Alan Bennett - La Mise à nu des époux Ransome

Suavement, exquisément acide... voilà ce qui me vient à l’esprit si j’essaie de définir le sentiment que me donne la lecture de La Mise à nu des époux Ransome (The Clothes They Stood Up In). C’est un roman de 1998, que le succès de La reine des Lectrices a dû pousser Denoël – et d’ailleurs ^^ - à republier dans cette jolie collection. Avec en couverture, la photo d’un couple, inénarrablement collet monté. Étrange (queer ?) à force de raideur.

• [Données fournies]
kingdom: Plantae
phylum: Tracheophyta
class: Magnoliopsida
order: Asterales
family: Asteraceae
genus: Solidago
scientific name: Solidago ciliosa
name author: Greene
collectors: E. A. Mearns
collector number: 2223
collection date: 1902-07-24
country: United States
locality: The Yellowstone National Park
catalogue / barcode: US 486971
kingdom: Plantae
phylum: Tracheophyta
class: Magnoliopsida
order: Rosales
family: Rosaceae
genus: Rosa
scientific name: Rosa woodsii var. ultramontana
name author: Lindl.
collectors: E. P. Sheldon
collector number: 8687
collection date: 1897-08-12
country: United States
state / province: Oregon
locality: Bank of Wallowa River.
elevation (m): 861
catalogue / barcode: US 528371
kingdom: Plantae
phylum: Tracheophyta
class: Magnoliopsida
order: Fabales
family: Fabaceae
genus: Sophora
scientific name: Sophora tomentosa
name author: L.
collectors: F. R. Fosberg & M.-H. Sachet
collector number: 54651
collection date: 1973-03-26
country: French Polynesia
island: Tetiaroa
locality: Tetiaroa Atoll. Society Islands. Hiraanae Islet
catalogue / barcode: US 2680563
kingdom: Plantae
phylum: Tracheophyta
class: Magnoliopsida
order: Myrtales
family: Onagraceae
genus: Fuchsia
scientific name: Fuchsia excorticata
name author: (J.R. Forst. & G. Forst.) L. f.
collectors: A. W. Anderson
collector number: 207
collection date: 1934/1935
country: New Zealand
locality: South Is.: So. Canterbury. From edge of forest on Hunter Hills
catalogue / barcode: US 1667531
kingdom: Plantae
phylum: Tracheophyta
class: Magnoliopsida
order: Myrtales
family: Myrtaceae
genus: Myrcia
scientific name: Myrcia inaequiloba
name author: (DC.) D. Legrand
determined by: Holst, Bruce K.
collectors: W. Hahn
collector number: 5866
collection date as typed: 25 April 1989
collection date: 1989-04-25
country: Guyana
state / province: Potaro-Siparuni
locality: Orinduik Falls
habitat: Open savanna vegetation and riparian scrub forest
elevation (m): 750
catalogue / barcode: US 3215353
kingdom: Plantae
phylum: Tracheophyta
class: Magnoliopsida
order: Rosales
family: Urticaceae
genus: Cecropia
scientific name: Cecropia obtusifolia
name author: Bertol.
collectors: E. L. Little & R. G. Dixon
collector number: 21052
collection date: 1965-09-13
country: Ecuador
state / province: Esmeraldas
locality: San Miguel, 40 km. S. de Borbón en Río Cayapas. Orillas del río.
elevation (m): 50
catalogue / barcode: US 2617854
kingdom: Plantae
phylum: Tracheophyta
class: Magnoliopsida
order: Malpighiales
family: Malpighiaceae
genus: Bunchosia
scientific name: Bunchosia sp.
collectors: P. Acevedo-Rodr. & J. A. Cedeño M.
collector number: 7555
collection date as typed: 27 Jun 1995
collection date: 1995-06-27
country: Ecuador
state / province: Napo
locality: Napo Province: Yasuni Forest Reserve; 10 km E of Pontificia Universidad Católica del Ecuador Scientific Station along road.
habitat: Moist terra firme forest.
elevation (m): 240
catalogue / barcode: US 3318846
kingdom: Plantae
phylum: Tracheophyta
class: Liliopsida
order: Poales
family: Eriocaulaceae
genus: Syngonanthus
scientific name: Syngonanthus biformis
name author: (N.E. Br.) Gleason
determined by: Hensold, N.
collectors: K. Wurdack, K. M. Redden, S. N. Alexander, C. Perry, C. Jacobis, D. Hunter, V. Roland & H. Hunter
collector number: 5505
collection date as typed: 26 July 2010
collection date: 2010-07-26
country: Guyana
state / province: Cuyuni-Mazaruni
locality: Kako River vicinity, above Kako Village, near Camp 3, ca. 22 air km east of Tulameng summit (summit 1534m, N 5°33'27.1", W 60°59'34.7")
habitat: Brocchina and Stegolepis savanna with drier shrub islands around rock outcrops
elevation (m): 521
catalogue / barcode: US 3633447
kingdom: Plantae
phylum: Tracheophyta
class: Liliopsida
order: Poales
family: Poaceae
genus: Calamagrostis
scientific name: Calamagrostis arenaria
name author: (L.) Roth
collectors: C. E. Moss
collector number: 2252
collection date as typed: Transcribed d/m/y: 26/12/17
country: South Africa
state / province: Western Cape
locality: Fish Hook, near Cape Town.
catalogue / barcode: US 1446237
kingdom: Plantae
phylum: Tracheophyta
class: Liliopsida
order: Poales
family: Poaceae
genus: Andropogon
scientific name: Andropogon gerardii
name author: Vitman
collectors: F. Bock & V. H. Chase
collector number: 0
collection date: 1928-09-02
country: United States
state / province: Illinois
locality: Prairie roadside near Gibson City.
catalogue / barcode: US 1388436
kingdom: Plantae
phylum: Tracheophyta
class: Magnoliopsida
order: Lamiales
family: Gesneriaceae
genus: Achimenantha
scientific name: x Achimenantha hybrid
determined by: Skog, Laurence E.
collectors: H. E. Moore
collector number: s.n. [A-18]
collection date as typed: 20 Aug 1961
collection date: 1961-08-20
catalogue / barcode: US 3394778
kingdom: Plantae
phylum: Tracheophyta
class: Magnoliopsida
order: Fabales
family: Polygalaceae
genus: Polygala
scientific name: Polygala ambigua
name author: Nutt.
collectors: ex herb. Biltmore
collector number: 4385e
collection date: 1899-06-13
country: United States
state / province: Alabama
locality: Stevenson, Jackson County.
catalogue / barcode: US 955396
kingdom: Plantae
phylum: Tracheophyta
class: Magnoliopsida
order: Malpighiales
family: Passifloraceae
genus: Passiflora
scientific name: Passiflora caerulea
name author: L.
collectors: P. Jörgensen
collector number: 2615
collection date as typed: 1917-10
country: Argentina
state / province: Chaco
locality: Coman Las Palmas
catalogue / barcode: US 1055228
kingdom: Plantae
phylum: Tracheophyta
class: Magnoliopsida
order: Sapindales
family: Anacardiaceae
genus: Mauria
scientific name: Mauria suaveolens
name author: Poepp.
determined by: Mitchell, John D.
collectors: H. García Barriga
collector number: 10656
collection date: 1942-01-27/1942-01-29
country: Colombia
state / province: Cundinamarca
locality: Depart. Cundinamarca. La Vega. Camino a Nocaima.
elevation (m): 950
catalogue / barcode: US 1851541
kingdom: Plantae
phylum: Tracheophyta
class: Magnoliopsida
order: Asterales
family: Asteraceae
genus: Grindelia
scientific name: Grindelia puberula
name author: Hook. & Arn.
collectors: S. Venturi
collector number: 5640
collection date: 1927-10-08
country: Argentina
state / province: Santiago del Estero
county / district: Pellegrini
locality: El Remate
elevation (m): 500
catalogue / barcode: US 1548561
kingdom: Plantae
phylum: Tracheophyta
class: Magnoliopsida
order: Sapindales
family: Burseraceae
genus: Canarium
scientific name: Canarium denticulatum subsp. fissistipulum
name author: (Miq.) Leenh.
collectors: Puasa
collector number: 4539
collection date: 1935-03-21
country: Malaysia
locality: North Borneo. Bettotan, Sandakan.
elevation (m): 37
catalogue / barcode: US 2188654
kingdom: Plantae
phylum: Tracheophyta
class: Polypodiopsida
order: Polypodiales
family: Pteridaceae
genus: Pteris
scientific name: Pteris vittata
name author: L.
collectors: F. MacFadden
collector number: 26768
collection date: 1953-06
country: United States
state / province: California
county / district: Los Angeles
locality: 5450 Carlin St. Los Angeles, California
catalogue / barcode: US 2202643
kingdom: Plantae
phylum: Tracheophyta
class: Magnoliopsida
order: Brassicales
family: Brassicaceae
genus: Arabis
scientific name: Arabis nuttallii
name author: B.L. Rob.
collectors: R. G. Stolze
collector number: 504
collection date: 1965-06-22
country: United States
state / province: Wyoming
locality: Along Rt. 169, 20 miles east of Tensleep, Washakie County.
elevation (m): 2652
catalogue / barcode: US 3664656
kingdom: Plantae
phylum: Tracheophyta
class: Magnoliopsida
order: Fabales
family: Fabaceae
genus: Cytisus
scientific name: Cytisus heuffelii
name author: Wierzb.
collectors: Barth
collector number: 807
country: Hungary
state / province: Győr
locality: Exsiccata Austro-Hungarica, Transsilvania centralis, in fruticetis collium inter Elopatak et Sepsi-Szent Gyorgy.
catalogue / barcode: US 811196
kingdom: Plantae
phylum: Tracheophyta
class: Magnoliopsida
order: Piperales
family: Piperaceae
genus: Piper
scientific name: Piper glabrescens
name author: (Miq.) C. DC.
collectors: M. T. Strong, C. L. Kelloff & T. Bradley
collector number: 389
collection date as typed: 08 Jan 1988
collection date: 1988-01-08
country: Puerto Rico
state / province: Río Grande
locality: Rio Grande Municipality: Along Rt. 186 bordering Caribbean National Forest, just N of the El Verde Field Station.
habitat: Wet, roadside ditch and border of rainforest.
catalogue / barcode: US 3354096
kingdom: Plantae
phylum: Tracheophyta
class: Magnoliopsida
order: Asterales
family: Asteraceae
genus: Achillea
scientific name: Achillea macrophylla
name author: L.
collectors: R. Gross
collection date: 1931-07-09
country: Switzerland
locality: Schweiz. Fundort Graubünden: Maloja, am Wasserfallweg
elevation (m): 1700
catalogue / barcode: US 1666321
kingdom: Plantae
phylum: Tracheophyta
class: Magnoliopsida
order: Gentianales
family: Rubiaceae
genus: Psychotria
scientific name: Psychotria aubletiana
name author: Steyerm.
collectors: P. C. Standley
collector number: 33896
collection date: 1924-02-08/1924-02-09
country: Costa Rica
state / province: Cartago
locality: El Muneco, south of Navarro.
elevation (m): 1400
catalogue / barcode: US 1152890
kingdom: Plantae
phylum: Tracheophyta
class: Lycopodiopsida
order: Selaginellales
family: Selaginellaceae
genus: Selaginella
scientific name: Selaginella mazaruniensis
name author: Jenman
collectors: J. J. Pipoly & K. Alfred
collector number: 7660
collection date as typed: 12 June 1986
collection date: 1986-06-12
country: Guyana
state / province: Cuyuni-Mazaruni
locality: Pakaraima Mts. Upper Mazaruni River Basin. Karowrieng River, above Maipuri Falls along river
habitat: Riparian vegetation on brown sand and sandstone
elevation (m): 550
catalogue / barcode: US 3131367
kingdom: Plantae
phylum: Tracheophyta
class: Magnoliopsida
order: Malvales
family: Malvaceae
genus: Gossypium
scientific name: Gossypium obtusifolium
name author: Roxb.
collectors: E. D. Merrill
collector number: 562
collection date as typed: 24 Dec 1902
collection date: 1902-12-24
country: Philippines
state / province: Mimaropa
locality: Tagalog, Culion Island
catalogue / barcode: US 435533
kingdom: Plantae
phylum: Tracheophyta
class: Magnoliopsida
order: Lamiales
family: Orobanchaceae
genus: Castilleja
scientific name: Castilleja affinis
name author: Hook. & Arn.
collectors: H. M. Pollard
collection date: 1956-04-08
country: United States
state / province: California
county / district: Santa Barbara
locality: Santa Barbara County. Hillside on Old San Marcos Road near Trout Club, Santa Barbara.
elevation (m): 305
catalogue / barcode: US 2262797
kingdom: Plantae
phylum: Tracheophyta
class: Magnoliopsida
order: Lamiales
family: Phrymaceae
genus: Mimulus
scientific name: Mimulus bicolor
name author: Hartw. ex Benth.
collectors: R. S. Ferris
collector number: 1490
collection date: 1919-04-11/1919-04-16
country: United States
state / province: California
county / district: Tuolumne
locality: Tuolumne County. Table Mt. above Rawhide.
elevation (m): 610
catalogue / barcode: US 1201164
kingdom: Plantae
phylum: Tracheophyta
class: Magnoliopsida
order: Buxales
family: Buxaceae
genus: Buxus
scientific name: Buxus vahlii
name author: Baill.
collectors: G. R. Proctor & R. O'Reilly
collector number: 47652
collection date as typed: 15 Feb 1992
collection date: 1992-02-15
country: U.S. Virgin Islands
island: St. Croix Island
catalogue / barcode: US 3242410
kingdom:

• [À faire]
1/ Recopiez intégralement le texte consacré à La Mise à nu des époux Ransome.
2/ Dans les enregistrements, substituez « place » à « locality » en commençant à la ligne qui contient « family: Malpighiaceae » et en terminant à celle qui contient « catalogue / barcode: US 3318846 », les deux incluses. Redonnez seulement ces lignes, sans rien modifier d'autre.
Ces enregistrements n'ont aucun lien avec le texte.

• [Corrigé de l'exercice]
1/
Alan Bennett - La Mise à nu des époux Ransome

Suavement, exquisément acide... voilà ce qui me vient à l’esprit si j’essaie de définir le sentiment que me donne la lecture de La Mise à nu des époux Ransome (The Clothes They Stood Up In). C’est un roman de 1998, que le succès de La reine des Lectrices a dû pousser Denoël – et d’ailleurs ^^ - à republier dans cette jolie collection. Avec en couverture, la photo d’un couple, inénarrablement collet monté. Étrange (queer ?) à force de raideur.

2/
family: Malpighiaceae
genus: Bunchosia
scientific name: Bunchosia sp.
collectors: P. Acevedo-Rodr. & J. A. Cedeño M.
collector number: 7555
collection date as typed: 27 Jun 1995
collection date: 1995-06-27
country: Ecuador
state / province: Napo
place: Napo Province: Yasuni Forest Reserve; 10 km E of Pontificia Universidad Católica del Ecuador Scientific Station along road.
habitat: Moist terra firme forest.
elevation (m): 240
catalogue / barcode: US 3318846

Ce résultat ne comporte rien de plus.